Toutefois, en 1812, Napoléon n’est plus le petit despote corse qui ébranle les monarchies d’Europe : il est le commandant d’une armée redoutable qui menace l’intégrité de leur monarchie. Cet aspect n’est sans doute pas négligeable, mais pour Tolstoï, il ne s’agit visiblement pas du moteur de changement le plus considérable. Ce qui motive alors principalement la terreur et la haine chez ses protagonistes serait la potentialité d’une mise à mal de l’intégrité de leur patrimoine personnel, celle de leur demeure, de leurs biens, de leur famille et celle de leurs relations (Tolstoï, 1869; Tolstoï, 1893). À partir de cette vision des choses, la sauvegarde d’un système abstrait (ordre politique) fait beaucoup moins sa marque dans les esprits que la mise en danger d’acquis concrets, tangibles, immédiats. Ce serait pour cette même raison que les Russes qui peuplent le roman sont plus enclins à être sensibles aux appels à la défense de la Patrie plutôt qu’à celle de leurs alliés : au concept de Nation s’agrège le jardin derrière chez soi, un bâtiment qui fut le théâtre de souvenirs de jeunesse, une situation sociale, des amitiés, bref, la Vie des gens concernés (Tolstoï, 1893).

L’ennemi aux portes

Pour l’auteur, Napoléon n’est en aucun cas responsable de tous les faits et gestes des hommes qu’il commande. Il le présente plutôt comme un être parfaitement imbu de lui-même, convaincu de l’infaillibilité de son jugement, de la sincérité des marques d’adoration qu’on lui porte et de sa maitrise absolu sur le cours des événements. Bien sûr, Tolstoï estime que l’Empereur de France a tort d’entretenir de tels fantasmes, jugeant que ce dernier n’est qu’un pion de l’Histoire, fatalement destiné à jouer le rôle qui lui incombait, des balbutiements de son ascension à sa chute (Tolstoï, 1869).
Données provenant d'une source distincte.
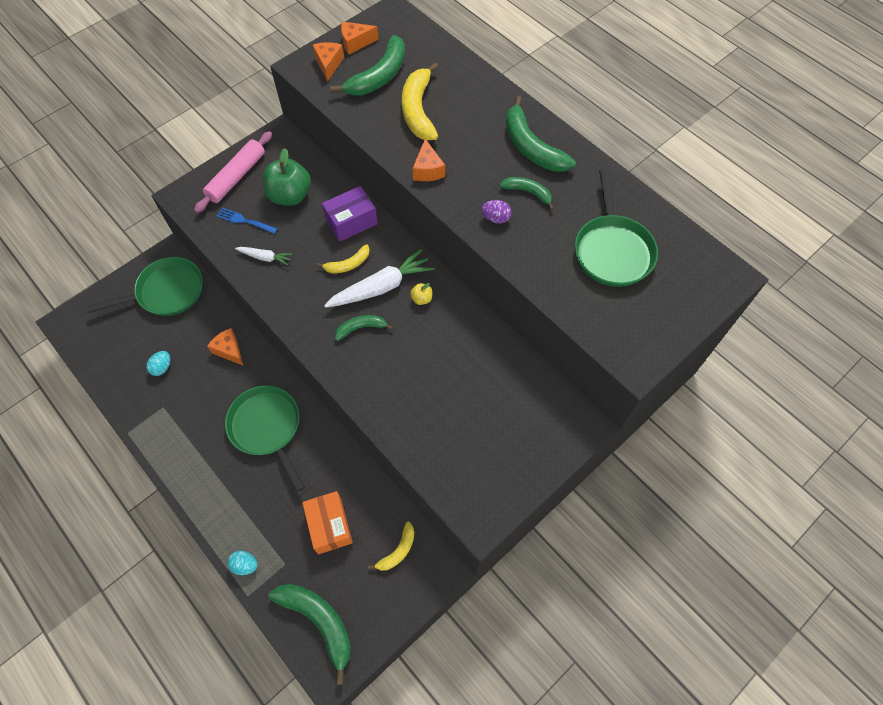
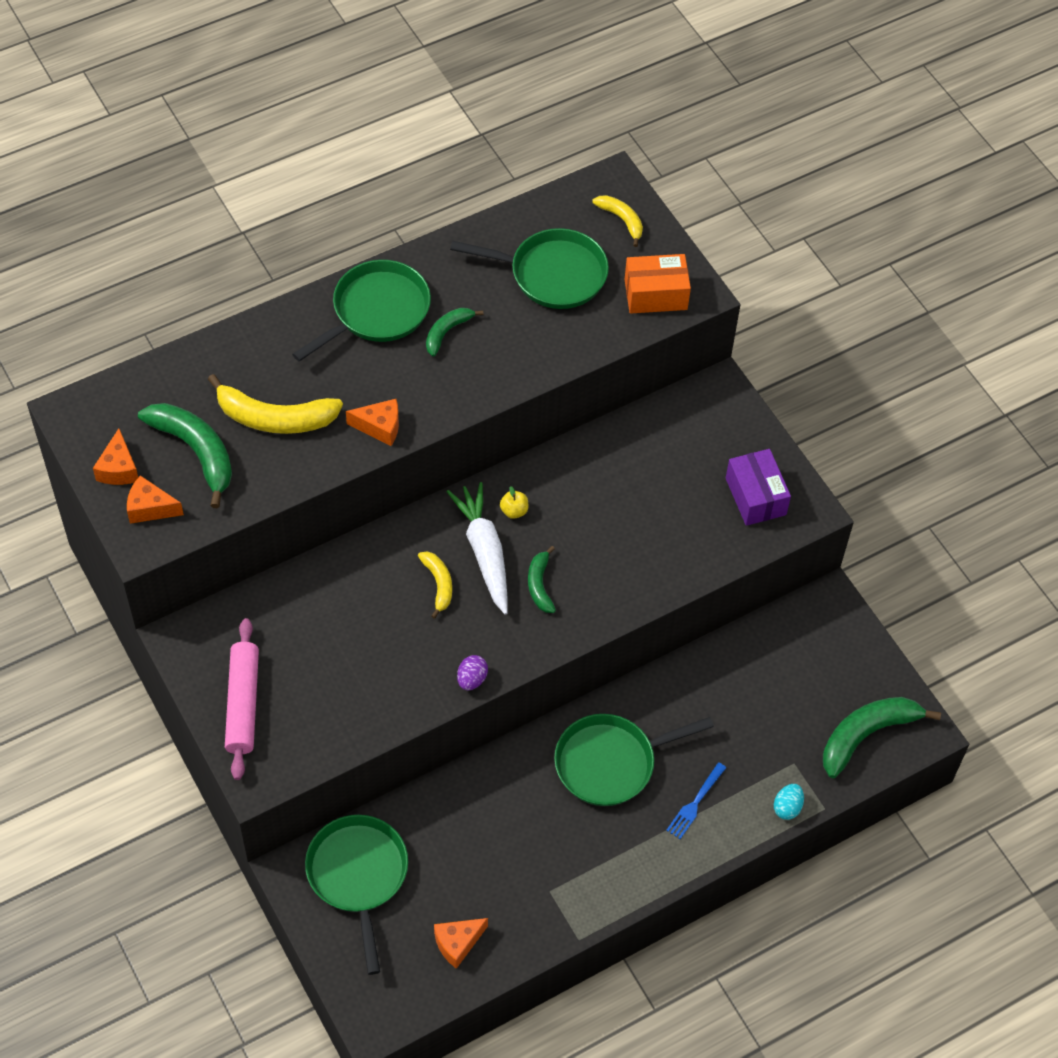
camera: 80 degrees left, 5 degrees down
turquoise egg [146,351,170,376] -> none
pink rolling pin [194,131,272,213] -> pink rolling pin turned 45 degrees clockwise [225,618,259,780]
orange cheese [207,328,243,365] -> orange cheese moved to [434,918,488,969]
blue fork [216,208,278,234] -> blue fork moved to [666,762,726,839]
white carrot [235,247,292,266] -> none
green apple [262,148,311,206] -> none
orange box [302,491,353,554] -> orange box moved to [624,254,691,313]
purple box [322,186,378,242] -> purple box moved to [726,449,791,526]
yellow banana [368,522,414,571] -> yellow banana moved to [592,195,643,247]
purple egg [481,200,512,224] -> purple egg moved to [457,655,488,690]
green banana [506,96,576,172] -> green pan [292,260,431,361]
Ce type de détachement n’est cependant pas observable chez une écrasante majorité des personnages. Ceux-ci sont généralement convaincus que derrière chaque action commise par un élément de la France impériale se cache une manœuvre habile ayant pour impulsion le génie (à ce stade maléfique) de Napoléon. C’est dans ce terreau que peut se développer une essentialisation fondamentalement erronée, exacerbée par des facultés cognitives limitées intrinsèques à tous les êtres humains (Lakoff, 1987). Bien qu’il soit ici question de personnages fictifs (techniquement, nous pensons qu’il soit aussi juste de qualifier, jusqu’à un certain point, les personnages historiques que l’on retrouve dans La guerre et la paix de fictifs), nous estimons que Tolstoï a très bien su isoler puis exploiter cette faiblesse humaine, exposant du même coup le danger d’entretenir ce type de préjugé.

Nous pouvons constater l’émergence du changement dont il fut précédemment question dans la foulée du franchissement du Niemen, puis de la prise de Smolensk et de Moscou par l’armée de Bonaparte. On remarque que, devant l’imminence de la capture de la première, les habitants préfèrent incendier leurs biens plutôt que de les laisser aux bons soins de l’ennemi (Tolstoï, 1869). Cette attitude n’est pas sans rappeler le sunk loss effect qui prédit que les gens ont une forte préférence pour la conservation plutôt que pour le gain (Garland, 2004). Ce trait, dans les circonstances qui nous intéressent, peuvent avoir incité les personnages à faire en sorte que personne ne profite de leurs possessions s’ils sont privés du droit de le faire.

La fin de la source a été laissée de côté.